BRIEF -
Only the number should be given: how many lines below contain "align".

=====

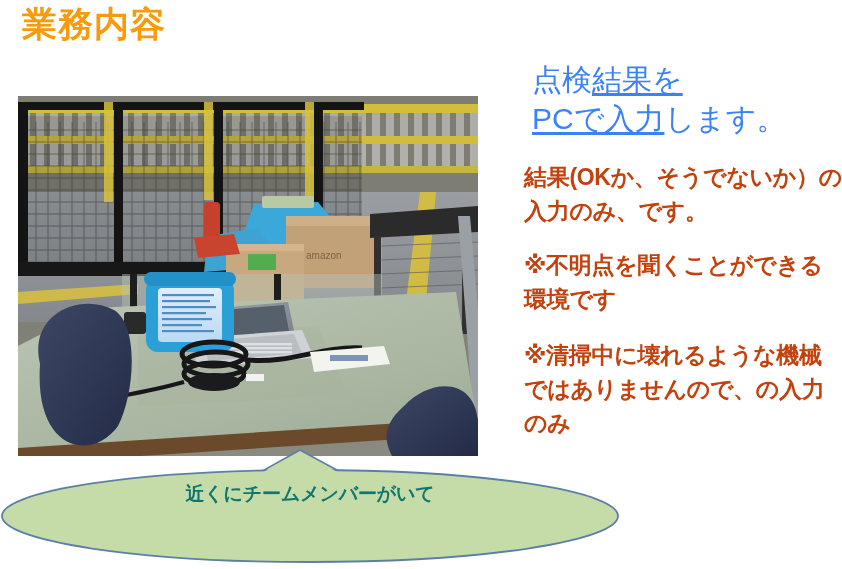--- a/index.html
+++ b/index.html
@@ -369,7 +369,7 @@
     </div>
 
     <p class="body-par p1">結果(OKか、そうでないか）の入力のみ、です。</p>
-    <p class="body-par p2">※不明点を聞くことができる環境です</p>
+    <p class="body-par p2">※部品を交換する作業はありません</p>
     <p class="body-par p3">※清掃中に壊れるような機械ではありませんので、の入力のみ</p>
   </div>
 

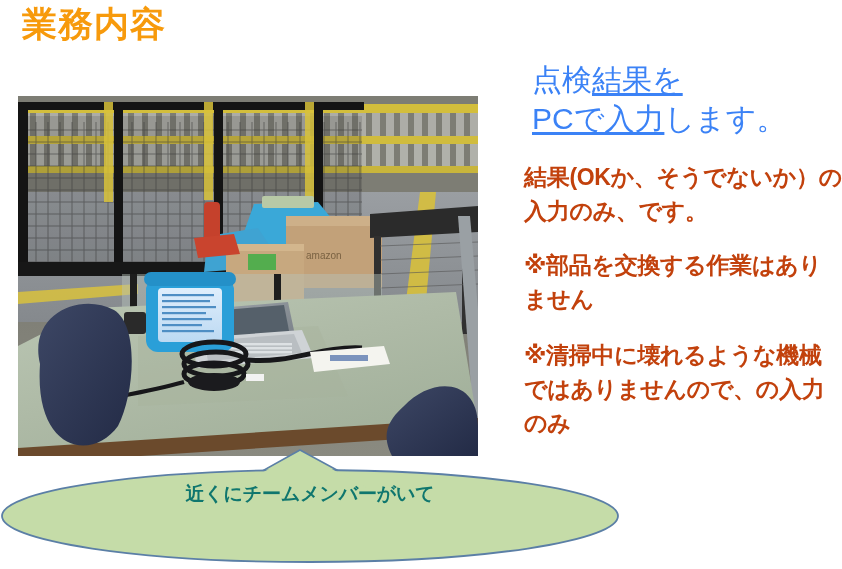--- a/index.html
+++ b/index.html
@@ -86,7 +86,7 @@
     text-align: center;
     font-size: 19px;
     font-weight: bold;
-    color: #0f766e;
+    color: #701a75;
     line-height: 1.45;
     letter-spacing: -0.2px;
   }

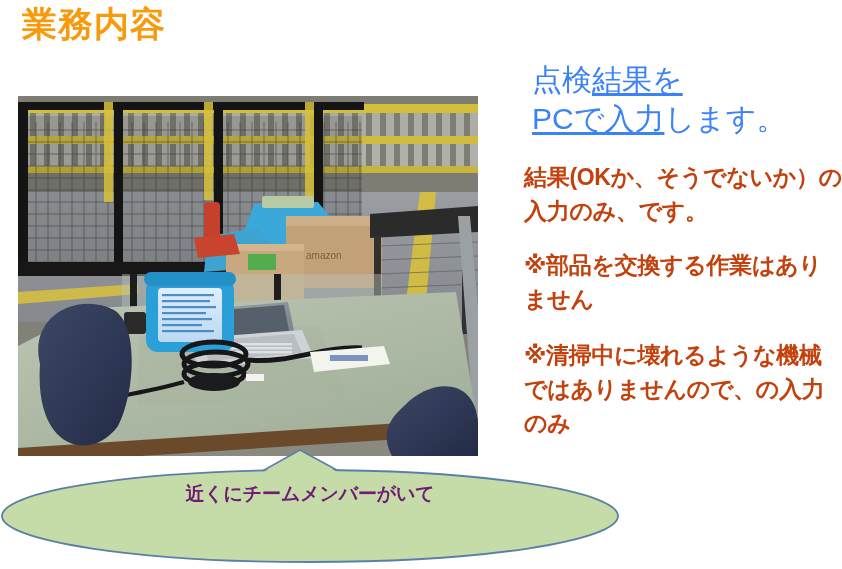--- a/index.html
+++ b/index.html
@@ -381,6 +381,7 @@
     </svg>
     <div id="callout-text">
       <span>近くにチームメンバーがいて</span><br>
+      <span>不明点を聞くことができる環境です</span>
     </div>
   </div>
 

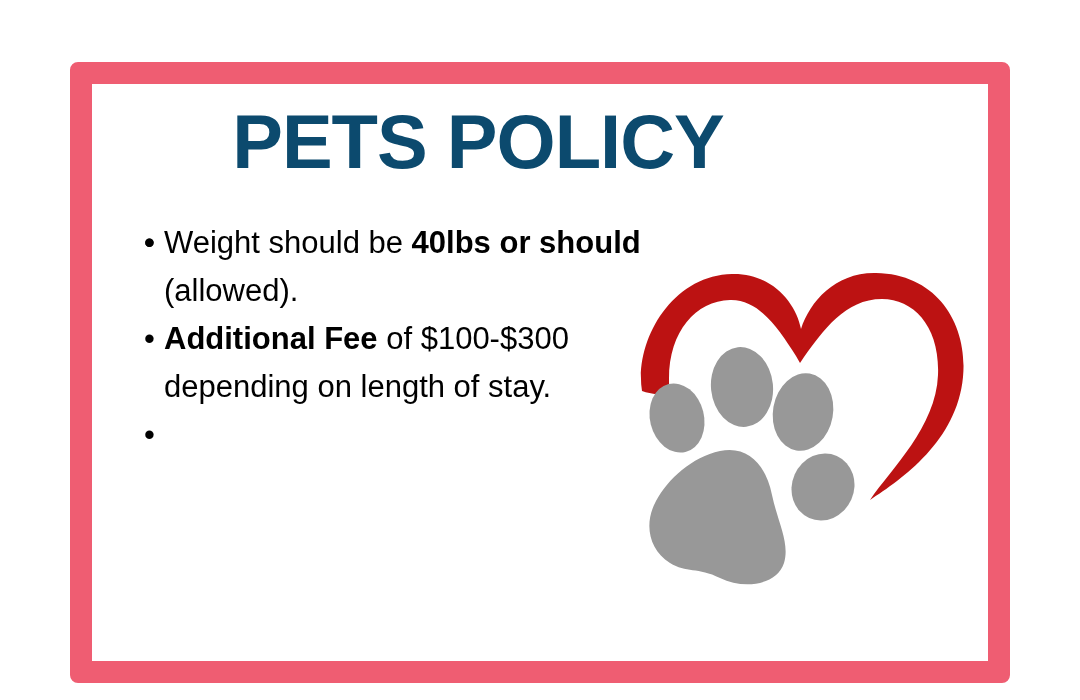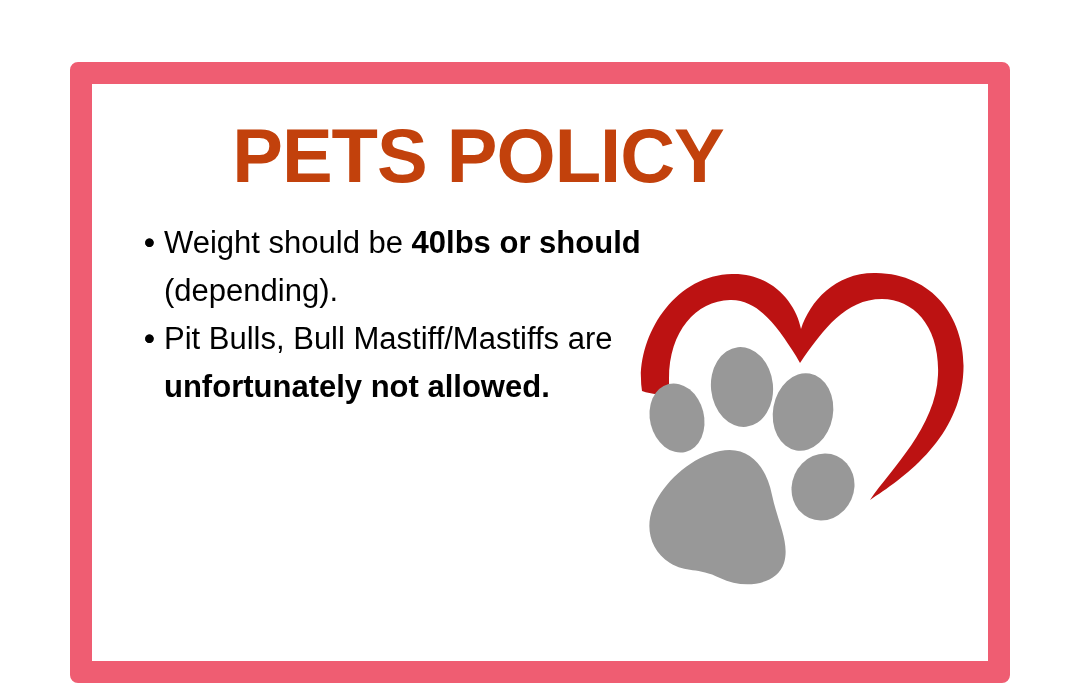--- a/index.html
+++ b/index.html
@@ -28,13 +28,13 @@
   
   #title {
     position:absolute;
-    left:0; top:118px;
+    left:0; top:104px;
     width:956px;
     text-align:center;
     font-family:"Liberation Sans", sans-serif;
     font-size:76px;
     font-weight:bold;
-    color:#c2410c;
+    color:#0c4a6e;
     letter-spacing:-1px;
     line-height:1;
     white-space:nowrap;

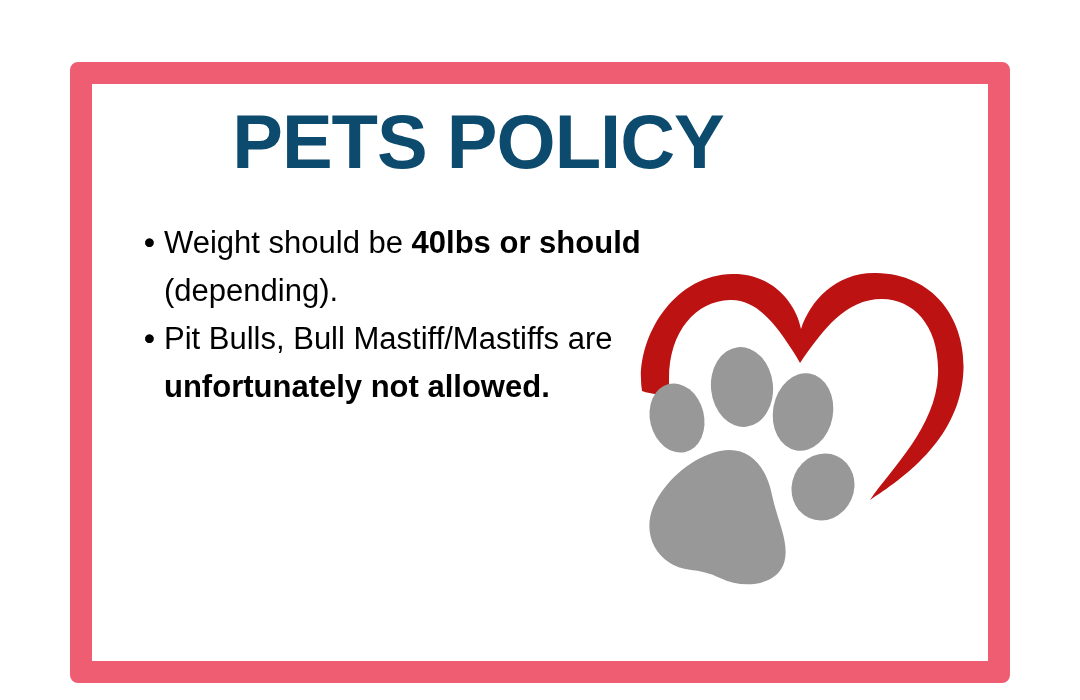--- a/index.html
+++ b/index.html
@@ -85,7 +85,7 @@
   <div id="bullets">
 
   <div class="bullet-item"><span class="bullet-dot">•</span></div>
-      <div class="bullet-item"><span class="bullet-dot">•</span><span class="bullet-text"><span>Weight should be </span><span class="b">40lbs or should</span><span> (depending).</span></span></div>
+      <div class="bullet-item"><span class="bullet-dot">•</span><span class="bullet-text"><span>Weight should be </span><span class="b">40lbs or should</span><span> (allowed).</span></span></div>
       <div class="bullet-item"><span class="bullet-dot">•</span></div>
       <div class="bullet-item"><span class="bullet-dot">•</span><span class="bullet-text"><span>Pit Bulls, Bull Mastiff/Mastiffs are </span><span class="b">unfortunately not allowed.</span></span></div>
     </div>

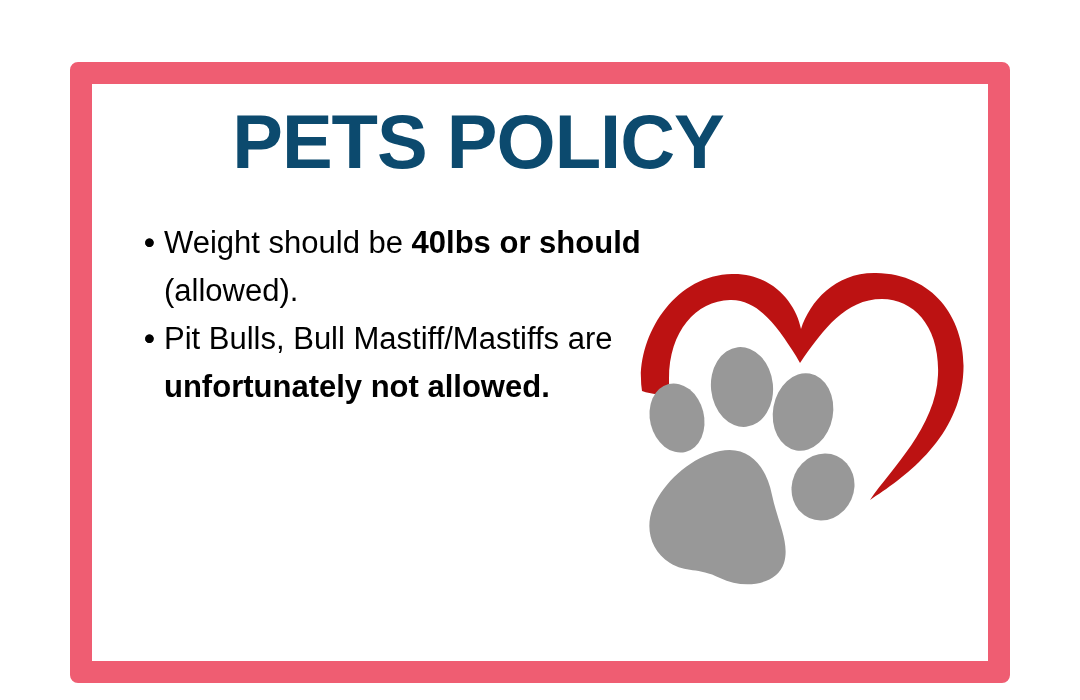--- a/index.html
+++ b/index.html
@@ -86,7 +86,7 @@
 
   <div class="bullet-item"><span class="bullet-dot">•</span></div>
       <div class="bullet-item"><span class="bullet-dot">•</span><span class="bullet-text"><span>Weight should be </span><span class="b">40lbs or should</span><span> (allowed).</span></span></div>
-      <div class="bullet-item"><span class="bullet-dot">•</span></div>
+      <div class="bullet-item"><span class="bullet-dot">•</span><span class="bullet-text"><span class="b">Additional Fee</span><span> of $100-$300 depending on length of stay.</span></span></div>
       <div class="bullet-item"><span class="bullet-dot">•</span><span class="bullet-text"><span>Pit Bulls, Bull Mastiff/Mastiffs are </span><span class="b">unfortunately not allowed.</span></span></div>
     </div>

=====

WRITTEN ANSWER -
2